Interview with Li Yu Cheng, who is a designer of the prestigious Studio X4. He discusses the advantages and challenges of being a designer in Taiwan, as well as his journey toward being a successful designer.
Why did you choose to pursue a career as an architect/designer? When did you realize you wanted to pursue this as a career?
Back in my childhood, I was rewarded with a lot of gundam toys from my parents, as most of the time they were busy with their own career. Spending a long time playing with gundam became my first impression of building something, and made me feel I’m empowered to achieve something.
How does it make you feel to win this award?
It is truly an honor to me and my team. Design is a progression of self-finding, it is always a pleasure that projects have been seen.
What do you feel makes your work stand out, that drew the judges’ attention to it?
As previously mentioned, design is a progression of self-finding, it should be a path of talking to self. Reflecting thoughts out of mind, and trying to combine them with reality, or solving problems by trying different ways. I think in the project-Self-Revealing, my thoughts come across with the judges’, and I am grateful that happened.
How did the idea behind your winning project come about?
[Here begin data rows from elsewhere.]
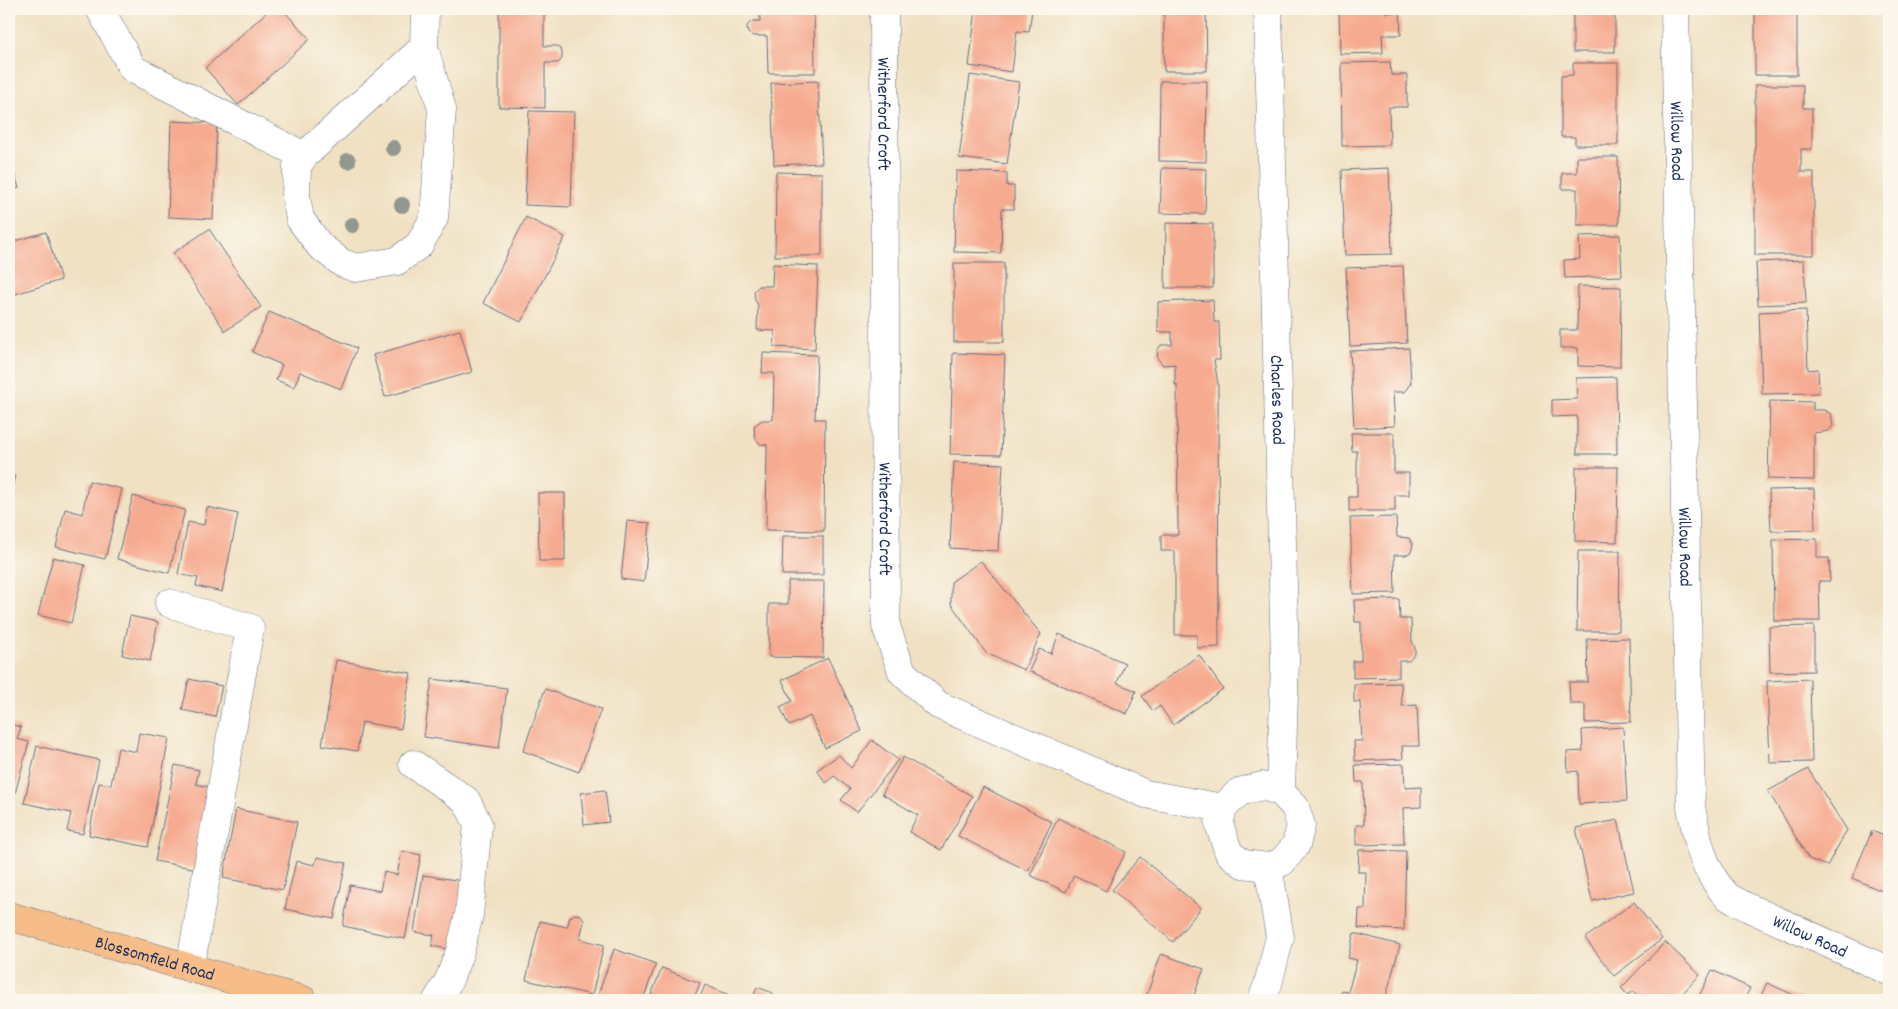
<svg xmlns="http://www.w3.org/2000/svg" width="1898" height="1009" viewBox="0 0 1898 1009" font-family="Dekko,sans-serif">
  <rect width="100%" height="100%" fill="#fbf7ec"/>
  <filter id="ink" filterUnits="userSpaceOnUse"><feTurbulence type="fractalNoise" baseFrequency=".02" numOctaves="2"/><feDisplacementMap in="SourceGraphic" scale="10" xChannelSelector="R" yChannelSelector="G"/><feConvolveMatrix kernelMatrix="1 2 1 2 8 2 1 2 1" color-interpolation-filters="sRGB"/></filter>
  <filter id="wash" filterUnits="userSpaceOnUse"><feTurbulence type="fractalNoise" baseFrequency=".0096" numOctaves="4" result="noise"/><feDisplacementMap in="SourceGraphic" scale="20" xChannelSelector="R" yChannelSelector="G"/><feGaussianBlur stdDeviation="1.12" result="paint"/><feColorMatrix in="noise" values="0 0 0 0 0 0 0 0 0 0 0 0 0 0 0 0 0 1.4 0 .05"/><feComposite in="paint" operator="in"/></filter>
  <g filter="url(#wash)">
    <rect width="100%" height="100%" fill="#f0e1c3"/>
    <g id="blocks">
      <g fill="#f6ab90">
        <polygon points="270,9 282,9 310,39 238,105 205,68"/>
        <polygon points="320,9 332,9 328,14"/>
        <polygon points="499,9 544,9 544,46 558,46 562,52 562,59 558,63 545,63 545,108 499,107"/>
        <polygon points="760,9 814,9 815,73 768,73 767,36 753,36 748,33 747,26 752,21 760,21"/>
        <polygon points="976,9 1032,10 1029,32 1017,31 1012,72 969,66"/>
        <polygon points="1164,9 1206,9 1207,71 1164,71"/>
        <polygon points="1339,9 1386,9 1386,13 1400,12 1401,35 1382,35 1383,53 1340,54"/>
        <rect x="1573" y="9" width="42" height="43"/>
        <rect x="1755" y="9" width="42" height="66"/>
        <polygon points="1390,62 1391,75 1407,75 1407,107 1389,107 1390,145 1342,146 1341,63"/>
        <polygon points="1573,63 1618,63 1618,145 1575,145 1575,137 1561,137 1561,76 1573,75"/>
        <polygon points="970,75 1019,82 1007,164 959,158"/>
        <polygon points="818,81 822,163 774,165 771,83"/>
        <polygon points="1160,81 1207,81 1206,162 1159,161"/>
        <polygon points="1755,85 1803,85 1803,108 1812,108 1812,149 1801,149 1801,172 1814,172 1814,255 1755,255"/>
        <polygon points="529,111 574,112 571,207 525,205"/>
        <polygon points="171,121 217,123 213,219 168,217"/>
        <polygon points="9,155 19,188 9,191"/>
        <polygon points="1577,157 1618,157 1619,225 1577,225 1577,189 1562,189 1562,173 1577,173"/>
        <polygon points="1162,168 1206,169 1205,214 1160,213"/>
        <polygon points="1389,168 1392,254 1345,255 1342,170"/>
        <polygon points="956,171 1007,173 1007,186 1014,186 1014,209 1002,209 1001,253 954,252"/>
        <polygon points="776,172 822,173 822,256 775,256"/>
        <polygon points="526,217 565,237 521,322 483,303"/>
        <polygon points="1166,223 1213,224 1213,288 1165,288"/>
        <polygon points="209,229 261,307 225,331 173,253"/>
        <polygon points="46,232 61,280 9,296 9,243"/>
        <polygon points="1620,235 1622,276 1565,278 1564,260 1580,259 1579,236"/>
        <polygon points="1804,260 1806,303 1758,305 1756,262"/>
        <rect x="954" y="263" width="50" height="79"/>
        <polygon points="773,264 818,266 815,349 774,347 775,331 757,330 758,305 755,300 754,291 759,286 772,286"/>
        <polygon points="1403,266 1407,343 1350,346 1346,268"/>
        <polygon points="1578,286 1621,287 1620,367 1578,366 1578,348 1560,348 1560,330 1577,330"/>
        <polygon points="1213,300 1214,322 1219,322 1220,360 1214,360 1218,384 1219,647 1197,648 1197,635 1175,635 1175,551 1161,551 1161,535 1178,535 1177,384 1175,385 1175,364 1163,365 1158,359 1157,351 1161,345 1172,345 1172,332 1158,332 1158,302"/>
        <polygon points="1806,310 1808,370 1818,369 1819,393 1762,394 1759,312"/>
        <polygon points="269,312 357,348 341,389 300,372 294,387 276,380 282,365 252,352"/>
        <polygon points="460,330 472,372 385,397 373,355"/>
        <polygon points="1409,348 1411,383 1404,392 1393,392 1395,426 1354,428 1350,351"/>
        <polygon points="763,353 817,355 815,419 825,419 824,531 766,530 767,445 760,444 755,438 754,426 762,420 773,420 774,373 762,373"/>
        <polygon points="953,353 1005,355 1001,455 950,454"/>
        <polygon points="1616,377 1617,454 1577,454 1577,416 1552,417 1552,400 1577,399 1576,378"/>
        <polygon points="1770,401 1813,402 1813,410 1824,410 1831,414 1833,426 1828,431 1814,433 1814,480 1768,479"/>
        <polygon points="1351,433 1394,433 1394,473 1409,473 1409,495 1395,495 1395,511 1349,511 1349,497 1357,497 1357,451 1352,451"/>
        <polygon points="954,462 1003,464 998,551 950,548"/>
        <polygon points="1576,467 1618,467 1617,542 1575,541"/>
        <polygon points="9,474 15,476 9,499"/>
        <polygon points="89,481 122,489 105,559 56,547 65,509 82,514"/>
        <polygon points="1814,489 1815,530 1771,531 1769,490"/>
        <polygon points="538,493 565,493 565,561 539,561"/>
        <polygon points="133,496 185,510 169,573 117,559"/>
        <polygon points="207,507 238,514 222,592 196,586 198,578 178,574 188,522 204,525"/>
        <polygon points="1396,517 1397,537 1409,538 1413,545 1411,552 1406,555 1394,555 1395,593 1353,594 1350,518"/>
        <polygon points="627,521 650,523 644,582 621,579"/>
        <polygon points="783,536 823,536 823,575 782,575"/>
        <polygon points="1817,539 1817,558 1829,558 1830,581 1819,581 1820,621 1774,621 1773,540"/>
        <polygon points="1578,551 1620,551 1619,631 1577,631"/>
        <polygon points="53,557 85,565 71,623 38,615"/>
        <polygon points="981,561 1041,634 1024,670 986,653 951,604 951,582"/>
        <polygon points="788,581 824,581 823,658 769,657 769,604 788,604"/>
        <polygon points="1399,599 1400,619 1411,619 1412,641 1415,648 1415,654 1409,661 1399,661 1399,677 1353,678 1353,661 1361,661 1361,622 1355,622 1354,600"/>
        <polygon points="130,616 158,622 150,661 122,655"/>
        <polygon points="1814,626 1814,671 1770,672 1769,627"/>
        <polygon points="1059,634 1125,663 1117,683 1136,691 1127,714 1029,671 1039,649 1051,654"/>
        <polygon points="1629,638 1631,722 1585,723 1585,704 1570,704 1569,682 1588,682 1587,639"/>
        <polygon points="1199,655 1223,689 1173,725 1160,706 1153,711 1142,696"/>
        <polygon points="828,658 862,731 825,748 810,716 789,726 780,707 792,701 782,680"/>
        <polygon points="336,660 411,673 401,729 362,722 357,751 322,745"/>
        <polygon points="189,679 222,686 215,717 182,710"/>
        <polygon points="432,679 507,688 499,748 424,737"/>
        <polygon points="1810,679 1812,762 1770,763 1767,681"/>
        <polygon points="1401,683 1402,706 1417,705 1419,746 1402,746 1403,759 1355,761 1354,741 1362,741 1360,702 1354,702 1354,684"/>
        <polygon points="545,689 601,709 579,772 523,751"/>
        <polygon points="9,724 21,727 17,739 29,742 14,797 9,795"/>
        <polygon points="1623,727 1627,801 1579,804 1578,771 1568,772 1567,752 1583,751 1582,730"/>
        <polygon points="139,733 169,738 148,847 89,835 99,783 111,785 118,748 136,752"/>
        <polygon points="872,740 898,760 857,812 841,800 850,789 834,776 826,783 817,770 839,755 851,768"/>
        <polygon points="37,746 99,760 83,834 67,831 71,813 24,803"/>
        <polygon points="903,757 972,796 941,850 909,832 918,815 882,794"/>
        <polygon points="1404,764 1405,788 1421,787 1421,807 1403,808 1404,844 1356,845 1356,825 1364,825 1363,782 1356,782 1355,765"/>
        <polygon points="175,765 199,770 196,784 214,788 197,869 155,861"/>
        <polygon points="1808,769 1847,830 1827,866 1809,859 1768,791"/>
        <polygon points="983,787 1052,822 1028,871 958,836"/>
        <polygon points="605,790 609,822 584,825 581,793"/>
        <polygon points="236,809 297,822 283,890 223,878"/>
        <polygon points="1058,818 1126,852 1106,891 1074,875 1066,892 1030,875"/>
        <polygon points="1618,820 1634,892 1592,901 1576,828"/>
        <polygon points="1872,831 1889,838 1889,894 1852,878"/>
        <polygon points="1359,850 1406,851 1404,930 1358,928 1359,909 1365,909 1366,872 1358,872"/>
        <polygon points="402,851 421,855 405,939 343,926 350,885 380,891 384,872 397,875"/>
        <polygon points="317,857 346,863 334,919 285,909 296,861 315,865"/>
        <polygon points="1140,857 1201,908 1173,942 1112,890"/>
        <polygon points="423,875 463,881 452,950 432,946 434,935 414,932"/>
        <polygon points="1634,902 1662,939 1614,976 1585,938"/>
        <polygon points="575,914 581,915 584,921 580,939 604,945 592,995 526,980 540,921 567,927 570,917"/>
        <polygon points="1354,933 1400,945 1385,1000 1339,1000 1342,991 1348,992 1357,960 1348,958"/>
        <polygon points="1665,942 1700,975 1676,1000 1643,1000 1633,991 1628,995 1621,988"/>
        <polygon points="614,949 656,964 643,1000 623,1000 616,998 615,1000 604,1000 597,998"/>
        <polygon points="1161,954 1204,969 1192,1000 1145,1000"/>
        <polygon points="662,968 700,983 693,1000 649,1000"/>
        <polygon points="1712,970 1750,988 1744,1000 1697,1000"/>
        <polygon points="1767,983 1805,1000 1759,1000"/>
        <polygon points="705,985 741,1000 699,1000"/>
        <polygon points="757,987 773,993 770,1000 752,1000"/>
      </g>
    </g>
  </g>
  <g filter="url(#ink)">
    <use href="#blocks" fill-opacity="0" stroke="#666d81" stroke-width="1"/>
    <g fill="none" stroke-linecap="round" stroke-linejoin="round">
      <defs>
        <g id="minor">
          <polyline points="100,9 133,69 304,156"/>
          <path id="s1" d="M884,9L886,626L902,672L938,705L1146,794L1223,808"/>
          <path id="s2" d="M1268,9L1285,660L1281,792L1295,807L1301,825L1296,845L1282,862L1268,867L1243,864L1229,853L1219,824L1223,808L1239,792L1262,786L1281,792"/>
          <path id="s3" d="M1675,9L1691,807C1697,838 1703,871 1726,895C1732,900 1740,903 1747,907L1889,971"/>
          <polyline points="424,47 304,156 297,166 296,197 300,219 320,246 342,263 356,268 397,261 419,245 434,218 442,109 424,47 425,9"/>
          <polyline points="169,603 250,628 190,968"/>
          <polyline points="413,764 466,800 478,824 469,915 460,951 449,980 437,1000"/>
          <polyline points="1262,1000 1268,984 1280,937 1268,867"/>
        </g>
        <g id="major">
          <path id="s4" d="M9,916L303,1000"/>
        </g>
      </defs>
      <use href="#minor" stroke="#666d81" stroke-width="29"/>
      <use href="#major" stroke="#666d81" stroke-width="29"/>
      <use href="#minor" stroke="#fff" stroke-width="28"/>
      <use href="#major" stroke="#f7bd88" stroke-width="28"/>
    </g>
    <g fill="#93988e">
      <circle cx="393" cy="148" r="8"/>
      <circle cx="348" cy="161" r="8"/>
      <circle cx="402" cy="205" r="8"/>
      <circle cx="352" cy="225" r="8"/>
    </g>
  </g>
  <g text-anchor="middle" stroke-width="4" stroke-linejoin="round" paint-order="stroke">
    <g font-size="18" fill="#1b2f5e" stroke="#fbf7ec">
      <text dy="6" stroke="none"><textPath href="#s1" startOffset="105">Witherford Croft</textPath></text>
      <text dy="6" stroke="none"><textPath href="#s3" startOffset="132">Willow Road</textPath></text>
      <text dy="6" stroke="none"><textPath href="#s2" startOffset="391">Charles Road</textPath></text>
      <text dy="6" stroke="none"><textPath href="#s1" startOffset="510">Witherford Croft</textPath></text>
      <text dy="6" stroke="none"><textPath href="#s3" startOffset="538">Willow Road</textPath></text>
      <text dy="6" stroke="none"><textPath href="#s3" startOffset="988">Willow Road</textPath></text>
      <text dy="6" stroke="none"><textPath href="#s4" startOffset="152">Blossomfield Road</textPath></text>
    </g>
  </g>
  <rect width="1898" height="1009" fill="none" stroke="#fbf7ec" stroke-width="30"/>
</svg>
This is a meditation field, at the first meeting with my client, we talked about some philosophy perspectives. That was a good time. Then we came to the conclusion that peace comes from the inner side of self, and self can only be seen by interaction with the physical world, so why don’t we do something that is only a half. The other half, you have to find it.
What do you see as the most significant difficulties and opportunities in your current job/industry?
In our country Taiwan, design and construction are bound together, so a designer/architect will not only have to design, but also be responsible for the construction. It is good for a designer’s training by knowing structures and all the methods if possible. But there is also a limit with individual power, so maybe facing these kinds of difficulties is also an opportunity to separate one firm into two to makeeach of them more professional.
Tell us a bit about your creative process. Where do you find your inspiration?
Ask myself: Did you copy anything in this case from others? If not,let’s do it.
What impact does your background have on your work?
I am also an architect in Taiwan, so I guess it is a habit to follow the light or form something from reduction instead of adding something new/extra/unnecessary.
Who or what are your biggest artistic influences?
How has your own style evolved over time?
In the early years of my works, which were more related to spatial proportion, we usually spared 20% to distinguish differences that previous projects never had before; therefore we can both control the budget and improve our design-and-construction methods in an equitable balance. Influenced by new bending wood techniques nowadays, our projects focus on more bezier curves that give soft aesthetics .
What are your long-term professional objectives?
The answer for this is unsolved to me, as I’m still probing with it. At this moment, I would like to bring more architectural perspectives into interior projects as my short-term objective.
What significance does your art represent for you personally, and for your audience?
I could not answer for my audience, but to me, my work is a blink of certain thoughts that I truly followed at some moment. So everytime I look back it seems like some kind of pattern will guide me to the next step.
How do you envision the future of your industry? What do you see as the most significant difficulties and opportunities?
I think the looks of a city is getting more homogeneous these days, of course it might take effect of social media and more quick information. But if you are looking for something truly touching you, it should be timeless and self-oriented. I think the most significant difficulties and opportunities are both not following the trend.